◆ Study questions:
A. Translate this sentence from the article on diversity, equity, and inclusion at work into Spanish: "Americans spend one-third of their lives at work, making it the perfect place to cultivate an environment of diversity, equity, and inclusion."
B. Carry on the article on diversity, equity, and inclusion at work, picking up right after its last sentence.

◆ Text segment:
········
This is an article about diversity, equity, and inclusion at work. And as a white, middle-aged, American man, I’m torn between doubting whether I’m the ideal person to be writing about such subjects and thinking that I’m exactly the sort of guy who needs to be pondering this stuff. Like most people I know, I consider myself a tolerant, fair-minded human being. But I also know that I have plenty of biases of which I may not even be aware (and as a former English major, don’t even get me started on personal pronouns).
I’ve been trying to learn more about systemic inequality, at work and in the world at large, investigating as much as I can and talking with people of many different ages and backgrounds. I’m committed to becoming an ally and driving change in business, and I’m especially interested in how internal communicators can lead the way. This article doesn’t have all the answers, but I hope it’s a start. That’s what writing it has been for me.
Americans spend one-third of their lives at work, making it the perfect place to cultivate an environment of diversity, equity, and inclusion. If such a world could exist in the workplace, then it stands to reason that the world outside of work would also be transformed. It's a big ask, but let's take a look at how it might be accomplished.
What's the meaning of diversity, equity, and inclusion at work?
DE&I stands for diversity, equity, and inclusion, three qualities often thought to be one and the same. But they’re not. In the workplace, diversity shows itself through representation. But without equity and inclusion, the crucial connections that attract and retain diverse talent, encourage engagement, foster innovation, and generate business growth simply can't happen.
- Diversity is the condition of having or being composed of differing elements, especially the inclusion of people of different races, cultures, sexes, etc., in a group or organization.
- Equity means fairness or justice in the way individuals are treated.
- Inclusion is the act or practice of including and accommodating people who have historically been excluded (because of race, gender, sexuality, or ability), ensuring that they feel a sense of belonging.
“Diversity is being invited to the party. Inclusion is being asked to dance.”—Vernā Myers, HR expert and diversity advocate
The bottom-line benefits of DE&I
Ethnically diverse companies perform 33% better than the norm. Since 2016, Forbes's list of America's Best Employers for Diversity have reported an approximate average of 20% higher revenue growth than non-diverse companies. McKinsey reports that companies with a more gender-diverse C-suite are 21% more likely to have above average profitability. Their study also found that ethnic/culturally diverse companies were 33% more likely to outperform on profitability; and companies with a racially diverse board of directors report 43% higher profits.
········
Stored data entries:
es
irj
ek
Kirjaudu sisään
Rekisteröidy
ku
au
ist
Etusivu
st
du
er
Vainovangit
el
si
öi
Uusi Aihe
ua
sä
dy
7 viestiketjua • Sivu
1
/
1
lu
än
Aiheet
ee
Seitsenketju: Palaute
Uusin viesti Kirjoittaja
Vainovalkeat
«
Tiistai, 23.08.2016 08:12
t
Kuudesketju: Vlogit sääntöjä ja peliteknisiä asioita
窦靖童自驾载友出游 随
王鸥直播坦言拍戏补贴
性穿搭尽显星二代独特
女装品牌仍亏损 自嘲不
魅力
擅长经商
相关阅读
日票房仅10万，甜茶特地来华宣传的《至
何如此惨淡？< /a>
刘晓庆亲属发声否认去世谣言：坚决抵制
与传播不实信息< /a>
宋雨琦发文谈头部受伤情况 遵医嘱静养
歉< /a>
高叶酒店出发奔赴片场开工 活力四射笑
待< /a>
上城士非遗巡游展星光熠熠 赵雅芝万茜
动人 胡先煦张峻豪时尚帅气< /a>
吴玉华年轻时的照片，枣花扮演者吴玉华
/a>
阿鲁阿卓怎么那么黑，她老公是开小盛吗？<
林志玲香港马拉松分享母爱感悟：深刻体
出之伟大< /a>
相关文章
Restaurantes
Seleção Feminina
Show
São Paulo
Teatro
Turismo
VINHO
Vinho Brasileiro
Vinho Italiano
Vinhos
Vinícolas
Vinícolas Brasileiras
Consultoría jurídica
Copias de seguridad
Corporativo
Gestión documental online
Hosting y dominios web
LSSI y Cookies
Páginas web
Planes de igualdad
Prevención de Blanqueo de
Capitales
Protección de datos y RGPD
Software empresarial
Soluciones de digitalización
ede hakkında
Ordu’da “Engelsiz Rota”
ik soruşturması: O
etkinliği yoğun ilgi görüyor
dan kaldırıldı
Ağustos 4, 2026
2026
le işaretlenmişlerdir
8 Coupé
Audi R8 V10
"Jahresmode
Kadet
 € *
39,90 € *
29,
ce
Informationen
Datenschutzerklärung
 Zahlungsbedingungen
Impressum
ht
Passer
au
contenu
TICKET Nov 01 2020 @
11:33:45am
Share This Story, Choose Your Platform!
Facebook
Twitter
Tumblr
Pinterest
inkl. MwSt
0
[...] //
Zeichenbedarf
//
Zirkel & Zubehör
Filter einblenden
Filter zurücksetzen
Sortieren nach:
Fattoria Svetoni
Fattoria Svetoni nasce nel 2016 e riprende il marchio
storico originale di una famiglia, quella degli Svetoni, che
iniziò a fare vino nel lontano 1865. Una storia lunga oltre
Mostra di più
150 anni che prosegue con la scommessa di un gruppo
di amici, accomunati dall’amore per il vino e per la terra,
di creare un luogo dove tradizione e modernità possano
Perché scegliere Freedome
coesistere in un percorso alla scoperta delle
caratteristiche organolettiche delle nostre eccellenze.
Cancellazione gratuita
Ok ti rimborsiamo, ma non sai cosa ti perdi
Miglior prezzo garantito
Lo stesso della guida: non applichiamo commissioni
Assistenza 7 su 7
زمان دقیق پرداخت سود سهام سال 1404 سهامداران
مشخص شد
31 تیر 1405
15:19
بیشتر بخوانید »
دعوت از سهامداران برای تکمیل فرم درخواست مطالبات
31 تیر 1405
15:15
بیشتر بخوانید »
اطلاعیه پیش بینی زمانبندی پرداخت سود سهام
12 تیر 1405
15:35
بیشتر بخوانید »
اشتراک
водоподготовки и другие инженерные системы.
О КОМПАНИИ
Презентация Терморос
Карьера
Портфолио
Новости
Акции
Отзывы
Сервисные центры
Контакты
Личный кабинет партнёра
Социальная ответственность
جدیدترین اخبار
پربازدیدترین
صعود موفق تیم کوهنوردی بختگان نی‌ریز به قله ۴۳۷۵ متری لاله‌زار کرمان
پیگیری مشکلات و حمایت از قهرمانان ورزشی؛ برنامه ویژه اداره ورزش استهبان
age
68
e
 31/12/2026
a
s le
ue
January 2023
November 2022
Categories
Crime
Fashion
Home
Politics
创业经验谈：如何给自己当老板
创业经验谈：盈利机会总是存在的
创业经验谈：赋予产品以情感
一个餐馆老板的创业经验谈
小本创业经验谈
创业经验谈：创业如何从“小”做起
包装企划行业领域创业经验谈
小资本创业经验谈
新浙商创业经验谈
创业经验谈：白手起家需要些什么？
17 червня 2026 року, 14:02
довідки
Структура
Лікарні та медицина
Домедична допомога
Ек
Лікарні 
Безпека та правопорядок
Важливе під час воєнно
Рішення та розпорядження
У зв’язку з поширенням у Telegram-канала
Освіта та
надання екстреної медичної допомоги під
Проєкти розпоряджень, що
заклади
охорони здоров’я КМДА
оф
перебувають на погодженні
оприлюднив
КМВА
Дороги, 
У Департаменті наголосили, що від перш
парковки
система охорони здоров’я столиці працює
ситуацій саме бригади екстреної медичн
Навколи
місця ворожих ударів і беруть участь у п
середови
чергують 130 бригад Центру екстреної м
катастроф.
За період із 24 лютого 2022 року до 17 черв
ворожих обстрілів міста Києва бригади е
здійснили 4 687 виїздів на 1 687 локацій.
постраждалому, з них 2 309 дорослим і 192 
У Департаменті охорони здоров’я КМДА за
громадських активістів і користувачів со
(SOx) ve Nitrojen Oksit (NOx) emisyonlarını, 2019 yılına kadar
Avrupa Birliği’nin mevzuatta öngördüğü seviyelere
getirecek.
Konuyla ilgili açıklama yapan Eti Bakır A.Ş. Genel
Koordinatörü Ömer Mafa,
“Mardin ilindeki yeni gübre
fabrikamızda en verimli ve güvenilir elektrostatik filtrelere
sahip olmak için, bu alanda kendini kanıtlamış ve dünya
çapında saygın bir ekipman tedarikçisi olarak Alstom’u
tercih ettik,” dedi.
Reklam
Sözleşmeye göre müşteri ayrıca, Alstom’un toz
········
◆ Task answers:
A. Los estadounidenses pasan un tercio de su vida en el trabajo, lo que lo convierte en el lugar perfecto para cultivar un entorno de diversidad, equidad e inclusión.

B.
Gartner, the technology research and consulting company, has found that "organizations that enact sustainable DE&I strategies achieve up to a 20% increase in organizational inclusion."
Diverse workplaces are clearly what people want
67% of job seekers say that they look for racial and gender diversity in prospective workplaces. And 50% of current employees want their organizations to put more effort toward promoting diversity. Those numbers only increase when talking to younger workforce members. 34% of millennials and 38% of Gen Z employees believe systemic racism is widespread in the workplace. They are also the people most likely to call out racism and sexism, and to shun companies and employers whose actions conflict with their personal values.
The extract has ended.